Nouvelles règles de la négociation collective

Publié le par marsaud sylvain

LES NOUVELLES REGLES DE LA NEGOCIATION COLLECTIVE

 

 

 

 

UN PEU D’HISTOIRE

 

 

 

 

Un siècle sans règle démocratique, MARS 1884 création des syndicats professionnels par Waldeck ROUSSEAU. 1892 création de la FTM , 1895 création de la CGT. Il aura fallu attendre 1992, 1993, 1996 pour avoir un semblant de règles qui prennent en compte le poids des syndicats. Entre temps il y a eu la création des différents autres syndicats réformistes, en 1973 le conseil d’état (pendant ce que l’on a appelé les 30 glorieuses) décrète le principe de faveur comme principe applicable au regard de plusieurs textes en présence, coïncidence le chômage augmente les années suivantes, et les patrons en profite pour revendiquer déjà plus de souplesse dans l’organisation du temps pour préserver soi-disant l’emploi…

 

 

 

 

L’IDENTIFIANT CGT DANS UNE NEGOCIATION

 

 

 

 

Un responsable CGT négocie avec l’idée qu’il y a contradiction d’intérêts entre la partie employeur et la partie salariée. En même temps, dans cette contradiction, il y a nécessité d’un compromis. Au service des intérêts des salariés dans un esprit offensif, la négociation est l’aboutissement d’un processus où nous mettons les revendications de la CGT. Et c’est un compromis dans un rapport de forces, à un moment donné. Elle est un moyen de contester, de faire reculer le pouvoir unilatéral de l’employeur, les règles de la négociation collective ont historiquement au moins autant structuré le syndicalisme que celui-ci n’a pu influencer les règles de négociations.

 

 

 

 

L’ALIBI ET LE CRIME

 

 

 

 

L’alibi de l’accord majoritaire, pour commettre le crime parfait, telle est l’impression que laisse la lecture de la loi du 04 MAI 2004 dans son volet « réforme du dialogue social ».

 

 

Le crime : la nouvelle loi remet en cause le principe de faveur en généralisant les possibilités de dérogations d’un niveau de négociation à l’autre. L’accord d’entreprise (ou d’établissement) est désormais susceptible de contenir des dispositions moins favorables aux salariés que l’accord de branche, sous réserve de quelques exceptions. L’accord de branche pourra lui-même contenir des dispositions dérogatoires par rapport à un accord interprofessionnel ou un accord couvrant un champ d’application géographique plus large. Si la loi garde un rôle de définition des droits minimaux, puisque le principe de faveur règle encore les rapports entre loi et accords collectifs, c’est un véritable renversement de la hiérarchie des normes, qui est ainsi programmé puisque l’entreprise peut potentiellement s’affranchir des règles conventionnelles définies à des niveaux supérieurs.

....................

> _Consigne A_: Reproduisez fidèlement la partie des enregistrements qui commence à la ligne contenant « The standard rails » et s'étend jusqu'à la fin des enregistrements, sans y inclure les images.

> _Données extraites_:
....................

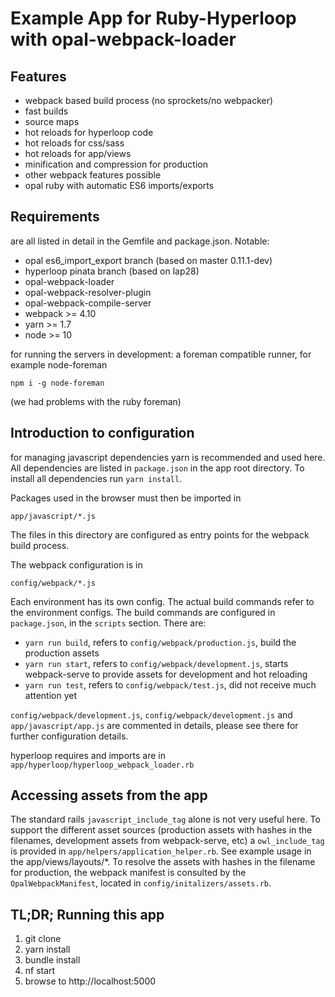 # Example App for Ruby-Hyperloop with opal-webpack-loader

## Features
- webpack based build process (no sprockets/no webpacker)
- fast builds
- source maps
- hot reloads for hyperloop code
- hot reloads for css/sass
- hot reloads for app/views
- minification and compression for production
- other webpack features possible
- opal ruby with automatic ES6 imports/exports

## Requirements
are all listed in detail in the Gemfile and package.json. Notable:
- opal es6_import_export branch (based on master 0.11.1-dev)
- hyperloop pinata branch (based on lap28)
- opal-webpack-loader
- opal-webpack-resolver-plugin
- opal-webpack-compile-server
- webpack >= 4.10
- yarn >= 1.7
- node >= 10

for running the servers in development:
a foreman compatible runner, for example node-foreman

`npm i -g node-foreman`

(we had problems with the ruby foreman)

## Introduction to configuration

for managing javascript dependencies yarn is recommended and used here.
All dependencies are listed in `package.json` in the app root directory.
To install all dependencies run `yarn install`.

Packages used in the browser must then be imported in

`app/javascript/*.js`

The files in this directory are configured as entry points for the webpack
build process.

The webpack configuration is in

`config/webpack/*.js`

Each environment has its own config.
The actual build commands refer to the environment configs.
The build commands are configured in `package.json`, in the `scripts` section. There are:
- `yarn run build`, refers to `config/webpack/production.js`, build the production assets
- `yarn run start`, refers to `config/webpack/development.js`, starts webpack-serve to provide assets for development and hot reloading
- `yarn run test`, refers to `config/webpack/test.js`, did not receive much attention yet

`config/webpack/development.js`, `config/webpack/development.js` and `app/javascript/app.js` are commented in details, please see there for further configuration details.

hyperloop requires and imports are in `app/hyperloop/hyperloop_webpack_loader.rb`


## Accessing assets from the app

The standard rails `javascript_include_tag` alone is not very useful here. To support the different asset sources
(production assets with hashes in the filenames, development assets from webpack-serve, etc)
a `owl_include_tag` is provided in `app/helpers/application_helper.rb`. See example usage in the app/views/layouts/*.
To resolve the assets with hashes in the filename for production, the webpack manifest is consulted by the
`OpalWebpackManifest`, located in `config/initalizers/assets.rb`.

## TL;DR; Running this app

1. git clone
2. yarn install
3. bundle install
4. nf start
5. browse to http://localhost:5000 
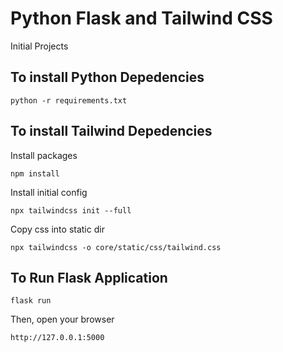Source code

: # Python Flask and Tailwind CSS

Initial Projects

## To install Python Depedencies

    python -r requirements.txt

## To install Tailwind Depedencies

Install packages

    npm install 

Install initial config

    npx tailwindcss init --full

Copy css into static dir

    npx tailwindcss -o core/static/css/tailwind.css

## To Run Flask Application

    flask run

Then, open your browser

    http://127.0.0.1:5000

....................

> _Consigne B_: Prolongez le texte sur les nouvelles règles de la négociation collective à partir de l'endroit où il s'arrête.

> _Résultat A_:
The standard rails `javascript_include_tag` alone is not very useful here. To support the different asset sources
(production assets with hashes in the filenames, development assets from webpack-serve, etc)
a `owl_include_tag` is provided in `app/helpers/application_helper.rb`. See example usage in the app/views/layouts/*.
To resolve the assets with hashes in the filename for production, the webpack manifest is consulted by the
`OpalWebpackManifest`, located in `config/initalizers/assets.rb`.

## TL;DR; Running this app

1. git clone
2. yarn install
3. bundle install
4. nf start
5. browse to http://localhost:5000 
Source code

: # Python Flask and Tailwind CSS

Initial Projects

## To install Python Depedencies

    python -r requirements.txt

## To install Tailwind Depedencies

Install packages

    npm install 

Install initial config

    npx tailwindcss init --full

Copy css into static dir

    npx tailwindcss -o core/static/css/tailwind.css

## To Run Flask Application

    flask run

Then, open your browser

    http://127.0.0.1:5000

> _Résultat B_:
 

 

L’alibi : la nouvelle loi permet à des syndicats majoritaires, sous des conditions moins restrictives qu’auparavant, de s’opposer à l’entrée en vigueur d’un accord signé par un syndicat représentant une minorité de salariés. Mais ce principe majoritaire est un trompe l’œil tant ses conditions de mise en œuvre sont alambiquées. Pourquoi faire simple quand on peut faire compliquer !

 

 

Au niveau interprofessionnel, il est de notoriété publique que trois confédérations sur cinq, se sont déclarées hostiles au principe des accords majoritaires sur une base de suffrages exprimés. D’ailleurs de nombreuses pistes ont été explorées, afin de développer une nouvelle stratégie syndicale, avec l’une d’entre elles, très importante, concerne l’attention toute particulière qui est plus que jamais à porter aux futures élections professionnelles. Ce sont bien évidemment elles qui détermineront la majorité syndicale dans l’entreprise. Leurs résultats auront une incidence beaucoup plus forte sur notre capacité à peser dans les négociations. Les élections auront donc un caractère fondamental, différent de ce qu’il était jusqu’à présent. De cela dépendra d’avoir un droit d’opposition, celui-ci, même insuffisant, permettra d’exercer une pression accrue sur le contenu des négociations. Le contenu et la démarche iront ensemble, on ne pourra plus négocier sur un sujet sans regarder de près la démarche.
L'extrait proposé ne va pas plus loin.